Business plans are important for everything from obtaining financing to guiding your company. The process of writing one can be made easier with objectives built under the tenants of SMART goals.
SMART stands for specific, measurable, achievable, relevant, and time-bound. Including such goals in your business plan is a way to give your business realistic targets, a way to achieve them on schedule, and a way to show the results.
This article looks at how to keep SMART goals in mind when creating the sections of your business plan related to launch schedules, market research, and financials.

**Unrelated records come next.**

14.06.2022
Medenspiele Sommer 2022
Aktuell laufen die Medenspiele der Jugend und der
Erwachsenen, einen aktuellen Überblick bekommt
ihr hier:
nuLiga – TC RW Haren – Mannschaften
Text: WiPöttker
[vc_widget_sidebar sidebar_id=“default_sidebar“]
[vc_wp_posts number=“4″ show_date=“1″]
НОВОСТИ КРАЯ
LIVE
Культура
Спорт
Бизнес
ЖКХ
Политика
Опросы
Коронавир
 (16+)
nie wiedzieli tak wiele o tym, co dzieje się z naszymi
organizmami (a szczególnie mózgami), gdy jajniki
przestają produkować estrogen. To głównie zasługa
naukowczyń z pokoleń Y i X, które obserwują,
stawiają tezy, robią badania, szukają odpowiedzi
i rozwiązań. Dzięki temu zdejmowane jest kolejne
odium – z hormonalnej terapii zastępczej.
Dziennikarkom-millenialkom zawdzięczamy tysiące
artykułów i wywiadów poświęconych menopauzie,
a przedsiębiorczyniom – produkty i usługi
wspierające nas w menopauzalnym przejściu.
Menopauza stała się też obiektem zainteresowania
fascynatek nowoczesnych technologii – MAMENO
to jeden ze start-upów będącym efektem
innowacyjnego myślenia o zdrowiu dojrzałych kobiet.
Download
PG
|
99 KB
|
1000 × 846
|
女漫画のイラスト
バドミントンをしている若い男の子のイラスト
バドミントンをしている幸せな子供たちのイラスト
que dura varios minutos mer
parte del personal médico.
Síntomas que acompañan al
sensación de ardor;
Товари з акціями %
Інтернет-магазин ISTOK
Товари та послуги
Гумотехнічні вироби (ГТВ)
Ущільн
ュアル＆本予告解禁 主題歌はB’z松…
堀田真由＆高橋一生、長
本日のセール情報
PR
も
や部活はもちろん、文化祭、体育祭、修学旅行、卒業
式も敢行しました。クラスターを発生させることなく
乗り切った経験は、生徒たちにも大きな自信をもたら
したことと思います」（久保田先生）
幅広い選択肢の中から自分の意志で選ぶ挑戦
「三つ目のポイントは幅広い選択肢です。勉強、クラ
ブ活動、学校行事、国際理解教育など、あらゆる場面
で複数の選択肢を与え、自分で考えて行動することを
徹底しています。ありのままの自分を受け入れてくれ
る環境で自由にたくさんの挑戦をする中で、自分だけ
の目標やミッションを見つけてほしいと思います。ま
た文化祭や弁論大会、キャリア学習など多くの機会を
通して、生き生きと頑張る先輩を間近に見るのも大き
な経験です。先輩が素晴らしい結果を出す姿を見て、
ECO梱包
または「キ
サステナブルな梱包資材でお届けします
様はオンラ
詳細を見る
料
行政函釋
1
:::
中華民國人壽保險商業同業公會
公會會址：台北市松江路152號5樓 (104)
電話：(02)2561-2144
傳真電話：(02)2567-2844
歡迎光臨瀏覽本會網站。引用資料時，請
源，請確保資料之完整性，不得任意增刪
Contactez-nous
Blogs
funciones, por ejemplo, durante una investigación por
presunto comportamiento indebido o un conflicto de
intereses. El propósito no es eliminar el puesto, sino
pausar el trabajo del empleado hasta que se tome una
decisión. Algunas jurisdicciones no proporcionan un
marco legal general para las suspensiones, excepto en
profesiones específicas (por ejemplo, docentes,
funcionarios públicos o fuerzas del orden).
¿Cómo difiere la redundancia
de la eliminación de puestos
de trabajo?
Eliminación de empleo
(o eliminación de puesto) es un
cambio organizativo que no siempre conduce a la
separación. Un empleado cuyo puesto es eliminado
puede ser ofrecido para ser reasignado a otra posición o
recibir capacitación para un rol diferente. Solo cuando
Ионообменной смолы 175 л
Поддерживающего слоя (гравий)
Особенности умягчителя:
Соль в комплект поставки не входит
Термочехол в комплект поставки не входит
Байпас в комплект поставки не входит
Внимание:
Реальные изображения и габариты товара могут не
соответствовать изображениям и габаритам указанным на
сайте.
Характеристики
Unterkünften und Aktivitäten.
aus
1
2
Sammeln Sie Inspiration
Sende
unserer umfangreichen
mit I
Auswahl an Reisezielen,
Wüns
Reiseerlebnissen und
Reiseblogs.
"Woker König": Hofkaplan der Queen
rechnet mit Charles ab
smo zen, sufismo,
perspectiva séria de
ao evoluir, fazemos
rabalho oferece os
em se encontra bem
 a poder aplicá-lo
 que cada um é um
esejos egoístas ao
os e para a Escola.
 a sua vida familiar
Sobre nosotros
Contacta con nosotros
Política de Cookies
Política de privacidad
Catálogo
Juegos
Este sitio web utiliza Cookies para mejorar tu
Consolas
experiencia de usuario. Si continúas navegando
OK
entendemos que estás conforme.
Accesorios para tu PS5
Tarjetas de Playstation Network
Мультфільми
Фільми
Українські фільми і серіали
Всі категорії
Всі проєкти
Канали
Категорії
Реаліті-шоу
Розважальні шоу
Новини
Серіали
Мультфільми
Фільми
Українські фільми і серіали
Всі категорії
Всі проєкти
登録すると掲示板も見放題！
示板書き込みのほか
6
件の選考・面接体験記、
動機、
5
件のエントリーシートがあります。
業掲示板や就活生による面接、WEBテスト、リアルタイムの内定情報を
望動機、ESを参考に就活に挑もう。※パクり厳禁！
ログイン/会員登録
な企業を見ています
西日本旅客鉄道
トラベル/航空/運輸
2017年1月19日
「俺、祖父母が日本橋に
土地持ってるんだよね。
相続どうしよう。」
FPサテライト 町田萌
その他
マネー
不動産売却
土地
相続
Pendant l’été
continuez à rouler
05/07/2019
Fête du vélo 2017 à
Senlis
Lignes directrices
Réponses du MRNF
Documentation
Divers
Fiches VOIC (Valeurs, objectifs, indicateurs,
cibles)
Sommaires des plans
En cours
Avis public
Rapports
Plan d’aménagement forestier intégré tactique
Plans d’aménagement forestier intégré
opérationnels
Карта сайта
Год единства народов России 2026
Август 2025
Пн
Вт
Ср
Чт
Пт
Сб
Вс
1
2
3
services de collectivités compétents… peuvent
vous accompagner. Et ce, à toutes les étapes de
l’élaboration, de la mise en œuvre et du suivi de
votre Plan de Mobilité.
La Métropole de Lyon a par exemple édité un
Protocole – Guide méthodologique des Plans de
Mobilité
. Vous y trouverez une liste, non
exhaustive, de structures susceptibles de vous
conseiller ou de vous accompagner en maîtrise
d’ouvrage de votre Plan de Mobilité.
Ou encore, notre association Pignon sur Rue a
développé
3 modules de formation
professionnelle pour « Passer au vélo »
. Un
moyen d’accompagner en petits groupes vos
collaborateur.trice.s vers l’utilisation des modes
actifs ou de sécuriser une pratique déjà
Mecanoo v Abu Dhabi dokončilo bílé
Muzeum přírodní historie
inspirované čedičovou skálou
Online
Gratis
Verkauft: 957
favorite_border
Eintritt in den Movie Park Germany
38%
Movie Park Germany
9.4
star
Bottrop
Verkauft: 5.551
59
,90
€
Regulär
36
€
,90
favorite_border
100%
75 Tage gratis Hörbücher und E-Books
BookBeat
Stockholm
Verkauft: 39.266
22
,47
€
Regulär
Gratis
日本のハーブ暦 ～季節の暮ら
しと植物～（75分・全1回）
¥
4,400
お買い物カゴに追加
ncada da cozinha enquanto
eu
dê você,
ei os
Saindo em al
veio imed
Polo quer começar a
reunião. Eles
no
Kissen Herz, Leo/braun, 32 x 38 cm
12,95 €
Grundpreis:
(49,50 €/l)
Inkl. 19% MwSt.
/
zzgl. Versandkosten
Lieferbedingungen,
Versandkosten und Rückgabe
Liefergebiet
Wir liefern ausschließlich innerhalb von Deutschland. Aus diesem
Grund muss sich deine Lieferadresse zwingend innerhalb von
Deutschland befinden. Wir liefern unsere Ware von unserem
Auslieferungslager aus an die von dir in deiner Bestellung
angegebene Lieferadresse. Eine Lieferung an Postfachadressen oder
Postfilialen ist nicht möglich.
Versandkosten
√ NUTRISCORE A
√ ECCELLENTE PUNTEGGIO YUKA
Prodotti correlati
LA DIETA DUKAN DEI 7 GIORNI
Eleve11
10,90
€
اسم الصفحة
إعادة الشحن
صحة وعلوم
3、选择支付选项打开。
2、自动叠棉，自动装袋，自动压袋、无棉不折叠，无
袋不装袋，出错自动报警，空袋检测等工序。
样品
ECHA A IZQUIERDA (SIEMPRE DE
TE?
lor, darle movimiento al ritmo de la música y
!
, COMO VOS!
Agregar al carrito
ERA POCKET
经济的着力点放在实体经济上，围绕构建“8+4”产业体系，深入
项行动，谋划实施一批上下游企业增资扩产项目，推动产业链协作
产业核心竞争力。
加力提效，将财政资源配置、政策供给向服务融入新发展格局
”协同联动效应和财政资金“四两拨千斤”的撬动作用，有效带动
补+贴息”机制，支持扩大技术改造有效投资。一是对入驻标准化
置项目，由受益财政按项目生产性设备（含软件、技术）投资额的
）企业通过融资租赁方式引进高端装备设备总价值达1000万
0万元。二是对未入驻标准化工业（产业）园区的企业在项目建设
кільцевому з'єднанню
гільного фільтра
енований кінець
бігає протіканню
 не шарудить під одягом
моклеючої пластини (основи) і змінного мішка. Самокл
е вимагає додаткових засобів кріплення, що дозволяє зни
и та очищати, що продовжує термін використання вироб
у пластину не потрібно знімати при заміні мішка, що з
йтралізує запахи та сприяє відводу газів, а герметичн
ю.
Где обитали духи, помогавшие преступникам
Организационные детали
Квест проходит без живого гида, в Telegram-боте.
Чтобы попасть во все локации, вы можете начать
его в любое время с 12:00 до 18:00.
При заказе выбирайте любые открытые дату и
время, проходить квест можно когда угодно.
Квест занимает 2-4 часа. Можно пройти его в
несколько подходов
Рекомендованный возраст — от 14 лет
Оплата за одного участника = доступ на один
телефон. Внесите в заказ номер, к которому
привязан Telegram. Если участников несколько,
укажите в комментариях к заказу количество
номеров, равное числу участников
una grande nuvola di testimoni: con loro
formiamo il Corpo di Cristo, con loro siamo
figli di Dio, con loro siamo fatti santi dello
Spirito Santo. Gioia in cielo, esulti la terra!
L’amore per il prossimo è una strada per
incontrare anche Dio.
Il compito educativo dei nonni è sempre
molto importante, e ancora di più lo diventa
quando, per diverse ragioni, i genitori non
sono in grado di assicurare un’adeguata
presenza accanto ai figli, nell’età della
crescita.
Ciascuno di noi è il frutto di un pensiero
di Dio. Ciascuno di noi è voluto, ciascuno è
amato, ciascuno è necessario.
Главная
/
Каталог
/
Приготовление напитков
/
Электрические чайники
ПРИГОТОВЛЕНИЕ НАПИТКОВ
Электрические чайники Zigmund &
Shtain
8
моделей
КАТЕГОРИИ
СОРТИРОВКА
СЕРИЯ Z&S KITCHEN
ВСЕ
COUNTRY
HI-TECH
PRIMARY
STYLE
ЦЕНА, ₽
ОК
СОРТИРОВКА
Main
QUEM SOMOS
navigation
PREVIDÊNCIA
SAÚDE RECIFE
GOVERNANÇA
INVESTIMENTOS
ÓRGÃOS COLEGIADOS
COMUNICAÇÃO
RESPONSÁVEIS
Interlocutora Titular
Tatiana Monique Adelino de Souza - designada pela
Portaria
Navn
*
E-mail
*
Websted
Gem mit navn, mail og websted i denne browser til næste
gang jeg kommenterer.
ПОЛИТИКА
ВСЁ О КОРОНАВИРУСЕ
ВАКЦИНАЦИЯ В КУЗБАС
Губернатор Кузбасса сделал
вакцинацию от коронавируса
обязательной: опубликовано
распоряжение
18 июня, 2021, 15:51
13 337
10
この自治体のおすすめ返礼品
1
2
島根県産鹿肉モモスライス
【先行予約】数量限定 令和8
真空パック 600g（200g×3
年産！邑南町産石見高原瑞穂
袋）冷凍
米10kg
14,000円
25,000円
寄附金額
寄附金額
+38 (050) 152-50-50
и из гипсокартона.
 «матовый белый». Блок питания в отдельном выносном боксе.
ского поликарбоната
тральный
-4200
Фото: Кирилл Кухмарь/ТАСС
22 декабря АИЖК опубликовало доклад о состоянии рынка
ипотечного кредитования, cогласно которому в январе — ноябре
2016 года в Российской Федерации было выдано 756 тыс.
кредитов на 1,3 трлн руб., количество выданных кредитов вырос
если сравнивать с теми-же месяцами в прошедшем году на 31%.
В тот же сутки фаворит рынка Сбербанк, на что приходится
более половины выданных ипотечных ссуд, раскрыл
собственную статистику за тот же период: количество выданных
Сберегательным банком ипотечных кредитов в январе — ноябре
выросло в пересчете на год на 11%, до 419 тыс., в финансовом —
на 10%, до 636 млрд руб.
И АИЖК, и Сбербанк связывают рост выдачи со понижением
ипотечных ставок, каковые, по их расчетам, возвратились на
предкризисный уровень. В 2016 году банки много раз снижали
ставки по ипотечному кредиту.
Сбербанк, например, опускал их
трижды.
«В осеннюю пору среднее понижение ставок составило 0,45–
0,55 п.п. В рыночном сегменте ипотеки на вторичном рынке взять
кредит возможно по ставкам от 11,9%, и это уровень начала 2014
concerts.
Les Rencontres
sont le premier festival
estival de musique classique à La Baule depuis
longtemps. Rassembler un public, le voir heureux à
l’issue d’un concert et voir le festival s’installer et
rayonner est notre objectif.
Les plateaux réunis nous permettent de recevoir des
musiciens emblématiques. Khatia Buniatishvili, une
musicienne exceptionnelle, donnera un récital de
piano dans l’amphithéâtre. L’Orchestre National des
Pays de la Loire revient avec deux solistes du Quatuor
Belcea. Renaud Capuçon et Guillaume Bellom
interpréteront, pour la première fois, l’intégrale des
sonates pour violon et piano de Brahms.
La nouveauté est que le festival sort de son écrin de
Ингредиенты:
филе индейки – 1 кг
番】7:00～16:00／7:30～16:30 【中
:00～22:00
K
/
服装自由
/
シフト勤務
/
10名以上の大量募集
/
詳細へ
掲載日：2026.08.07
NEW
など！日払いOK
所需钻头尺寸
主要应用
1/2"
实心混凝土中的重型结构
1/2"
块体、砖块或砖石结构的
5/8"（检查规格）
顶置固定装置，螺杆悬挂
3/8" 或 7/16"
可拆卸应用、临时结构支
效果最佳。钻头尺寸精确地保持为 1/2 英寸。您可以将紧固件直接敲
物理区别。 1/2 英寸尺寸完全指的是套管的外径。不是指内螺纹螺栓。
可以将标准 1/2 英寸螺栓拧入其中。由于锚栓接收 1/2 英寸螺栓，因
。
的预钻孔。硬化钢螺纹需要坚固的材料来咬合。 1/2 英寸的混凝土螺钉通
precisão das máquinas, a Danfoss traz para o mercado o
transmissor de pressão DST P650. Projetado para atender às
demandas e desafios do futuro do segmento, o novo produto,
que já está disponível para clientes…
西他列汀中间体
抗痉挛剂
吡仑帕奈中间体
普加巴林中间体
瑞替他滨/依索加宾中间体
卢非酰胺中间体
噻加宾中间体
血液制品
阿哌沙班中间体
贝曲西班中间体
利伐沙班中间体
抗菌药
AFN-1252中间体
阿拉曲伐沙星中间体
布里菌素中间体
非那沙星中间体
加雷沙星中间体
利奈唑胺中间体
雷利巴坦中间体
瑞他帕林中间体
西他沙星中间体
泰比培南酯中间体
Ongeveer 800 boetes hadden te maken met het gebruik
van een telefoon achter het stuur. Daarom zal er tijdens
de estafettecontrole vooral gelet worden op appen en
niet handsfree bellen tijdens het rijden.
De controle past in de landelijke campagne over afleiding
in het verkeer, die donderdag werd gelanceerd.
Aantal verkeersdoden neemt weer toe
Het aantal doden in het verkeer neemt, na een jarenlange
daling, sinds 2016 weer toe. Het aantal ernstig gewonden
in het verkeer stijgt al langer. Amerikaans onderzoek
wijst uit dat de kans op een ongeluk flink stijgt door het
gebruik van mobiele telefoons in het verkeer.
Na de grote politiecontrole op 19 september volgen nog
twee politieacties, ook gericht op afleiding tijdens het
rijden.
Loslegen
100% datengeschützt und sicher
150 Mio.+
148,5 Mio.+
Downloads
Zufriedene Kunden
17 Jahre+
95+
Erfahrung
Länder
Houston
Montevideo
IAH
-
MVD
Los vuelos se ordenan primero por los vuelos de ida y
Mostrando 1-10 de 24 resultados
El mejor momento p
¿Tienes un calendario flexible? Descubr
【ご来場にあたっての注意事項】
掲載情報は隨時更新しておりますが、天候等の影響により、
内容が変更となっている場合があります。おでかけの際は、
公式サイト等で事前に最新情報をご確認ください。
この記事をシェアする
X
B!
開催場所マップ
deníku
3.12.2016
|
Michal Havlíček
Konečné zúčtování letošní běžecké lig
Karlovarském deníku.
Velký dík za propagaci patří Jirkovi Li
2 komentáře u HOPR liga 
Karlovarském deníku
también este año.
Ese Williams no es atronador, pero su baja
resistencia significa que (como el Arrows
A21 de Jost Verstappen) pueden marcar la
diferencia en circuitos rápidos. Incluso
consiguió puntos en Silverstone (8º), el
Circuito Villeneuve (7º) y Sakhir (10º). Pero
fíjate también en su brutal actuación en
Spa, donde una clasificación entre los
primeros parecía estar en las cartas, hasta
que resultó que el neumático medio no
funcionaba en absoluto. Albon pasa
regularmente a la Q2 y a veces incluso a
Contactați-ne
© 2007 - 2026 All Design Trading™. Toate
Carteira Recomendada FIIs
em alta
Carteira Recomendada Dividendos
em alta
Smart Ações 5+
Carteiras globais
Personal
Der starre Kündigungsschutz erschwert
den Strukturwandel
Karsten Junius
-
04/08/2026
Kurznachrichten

A good practice when it comes to a business plan’s launch schedule is to break it down by quarter. That means a 12-month period broken down into a three-month increment. To turn it into a SMART launch schedule, build goals in that connect and launch off of one another. For example, one quarter’s SMART goal might be to obtain three new clients.
With all the information available today, it can be easily for an entrepreneur to feel lost when it comes time to review mountains of market research. However, it is not necessary to include pages upon pages of market research in your business plan. Keep your market-research section limited to two to three pages. End the section with up to three SMART goals. These goals should be actionable and point to the next moves your business will make in response to your market research.
Financial information in your business plan should also be looked at from the perspective of SMART goals. Be specific about both revenue targets and cost projections. No matter how large or small a cost or revenue opportunity seems, take it into account. It is impossible to be perfectly omniscient in this section, but the more realistic and thorough you are, the better your chances of success.